-
Notifications
You must be signed in to change notification settings - Fork 767
Description
🚀 The feature, motivation and pitch
Problem
In ExecuTorch today, models with multiple methods (e.g. prefill and decode) are exported as separate graphs. When lowering to a specific backend, each graph is lowered in isolation, without awareness or context of other graphs being lowered to the same backend. The problem arises when these separate graphs have shared components. In the case of a llama model with prefill and decode, linear layers in each method share the same weights and biases. Since the graphs of prefill and decode are lowered separately, shared weights and biases are copied and serialized twice in each backend payload. This results in model bloat from duplicated weights, which is a limiting factor when bringing models to production, especially on memory-constrained devices.
Requirements
- The user flow for lowering and executing models should not change
- Backwards Compatible
- Opt-in by delegates (Delegates should see no change if they don’t implement this new feature)
- Design Components introduced are reusable and extendable to program-data separation ([RFC] Data Separation in ExecuTorch #8118)
- Changes to the delegate APIs by the introduction of weight sharing should be reusable by program-data separation
- Core metrics like Model Load Time, Inference Latency, and Binary Size should not be significantly affected
- No C++ std library dependencies are introduced to ExecuTorch in this change
Goals
- Provide AoT API for backends to identify the shared components across the graphs to be lowered
- All the graphs to be lowered by a given backend (across partitions and methods) will be accessible to the backend before serializing the first payload
- Backends can identify shared data across graphs and serialize this separately from the lowered payloads (reduce copying across lowered payloads)
- Read-only shared data is accessible by the backend when initializing the lowered payloads
- Shared data will be loaded on request by backends
- Shared data is freeable by backends after its use
Non-Goals
- While we wish to reuse design components for program-data separation, this feature will not implement program-data separation and leveraging weight sharing does not imply usage of program-data separation
- Loaded shared data is not cached by the ExecuTorch runtime, meaning each request to load shared data at runtime allocates new memory for the shared data.

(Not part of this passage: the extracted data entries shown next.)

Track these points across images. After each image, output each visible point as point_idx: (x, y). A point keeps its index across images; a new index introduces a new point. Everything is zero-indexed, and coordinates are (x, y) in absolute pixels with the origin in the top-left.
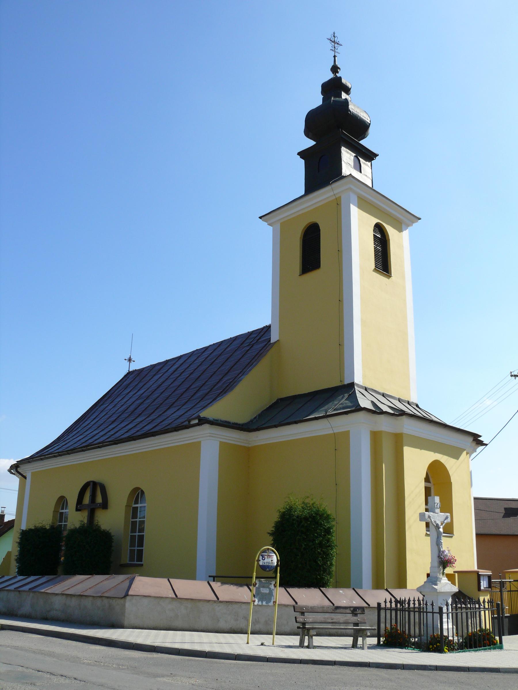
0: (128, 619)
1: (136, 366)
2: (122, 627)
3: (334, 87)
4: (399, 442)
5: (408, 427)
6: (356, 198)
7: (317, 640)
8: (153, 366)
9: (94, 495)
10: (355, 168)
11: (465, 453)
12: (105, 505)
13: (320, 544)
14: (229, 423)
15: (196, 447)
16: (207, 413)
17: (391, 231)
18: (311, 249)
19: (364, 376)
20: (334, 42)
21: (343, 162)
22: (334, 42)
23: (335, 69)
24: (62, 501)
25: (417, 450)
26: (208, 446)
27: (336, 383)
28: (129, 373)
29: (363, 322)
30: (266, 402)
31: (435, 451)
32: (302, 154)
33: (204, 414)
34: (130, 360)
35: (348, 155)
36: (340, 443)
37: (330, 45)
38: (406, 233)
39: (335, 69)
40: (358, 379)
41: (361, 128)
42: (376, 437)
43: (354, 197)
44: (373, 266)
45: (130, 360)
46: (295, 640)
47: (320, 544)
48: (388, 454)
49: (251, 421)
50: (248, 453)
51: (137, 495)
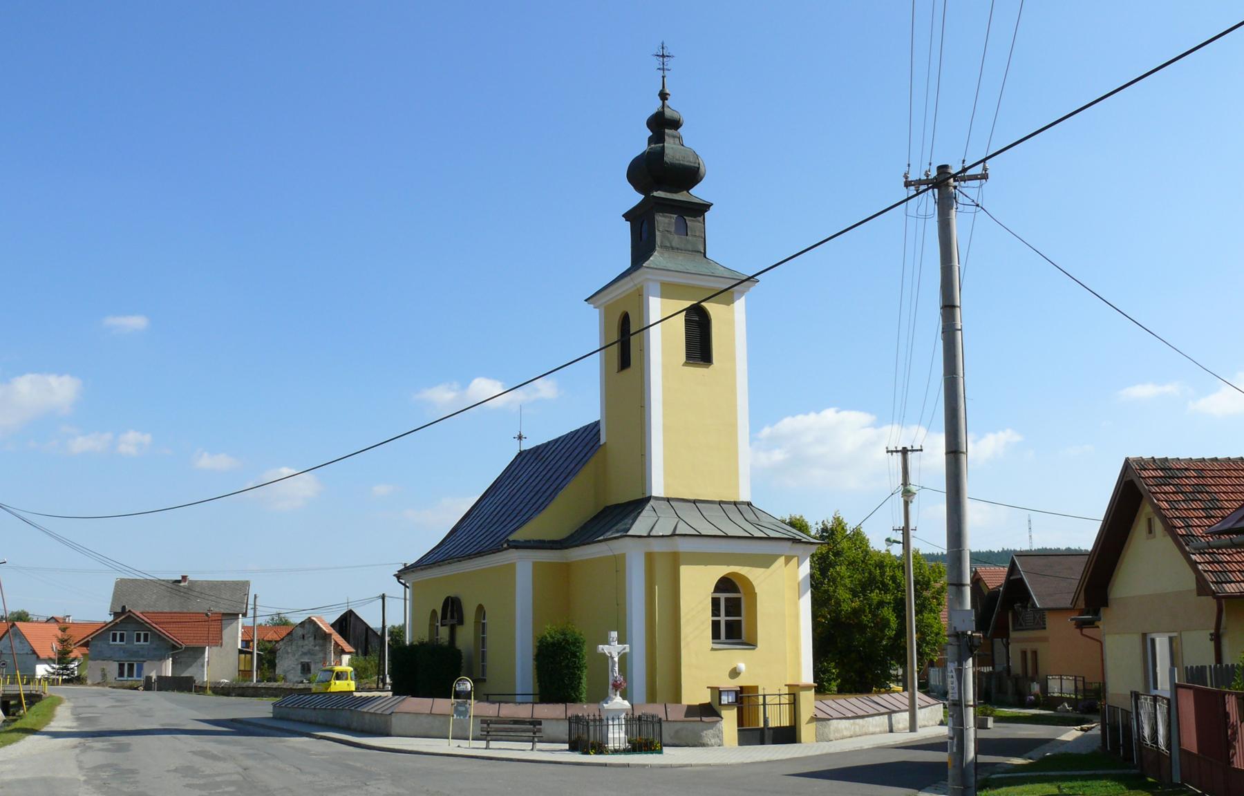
0: (394, 730)
1: (527, 445)
2: (388, 735)
3: (662, 124)
4: (675, 560)
5: (683, 546)
6: (658, 286)
7: (493, 744)
8: (538, 447)
9: (452, 609)
10: (677, 232)
11: (782, 560)
12: (461, 622)
13: (567, 666)
14: (543, 541)
15: (511, 568)
16: (520, 535)
17: (711, 307)
18: (625, 344)
19: (666, 486)
20: (663, 56)
21: (657, 233)
22: (663, 56)
23: (663, 96)
24: (434, 612)
25: (703, 567)
26: (523, 565)
27: (640, 497)
28: (521, 453)
29: (666, 429)
30: (591, 512)
31: (728, 564)
32: (627, 216)
33: (511, 538)
34: (520, 438)
35: (666, 220)
36: (618, 565)
37: (657, 62)
38: (740, 305)
39: (663, 96)
40: (658, 489)
41: (690, 175)
42: (650, 557)
43: (657, 287)
44: (684, 359)
45: (520, 438)
46: (483, 744)
47: (567, 666)
48: (664, 572)
49: (572, 535)
50: (566, 568)
51: (480, 609)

- This does not attempt to enable sharing of weights across different backends.
Design
We propose new ahead-of-time APIs that provide backends with all the graphs across partitions and methods to be lowered. This enables backends to identify the shared components across these graphs. Additionally, we provide a blob storage service to backends to serialize data that is shared across graphs. At runtime, backends can retrieve the shared data for any further initialization. The design details are fleshed out in the Blob Storage Service here: (RFC: Blob Storage Design). See sections ‘AoT: Preprocess’ and “Runtime: NamedDataMap’.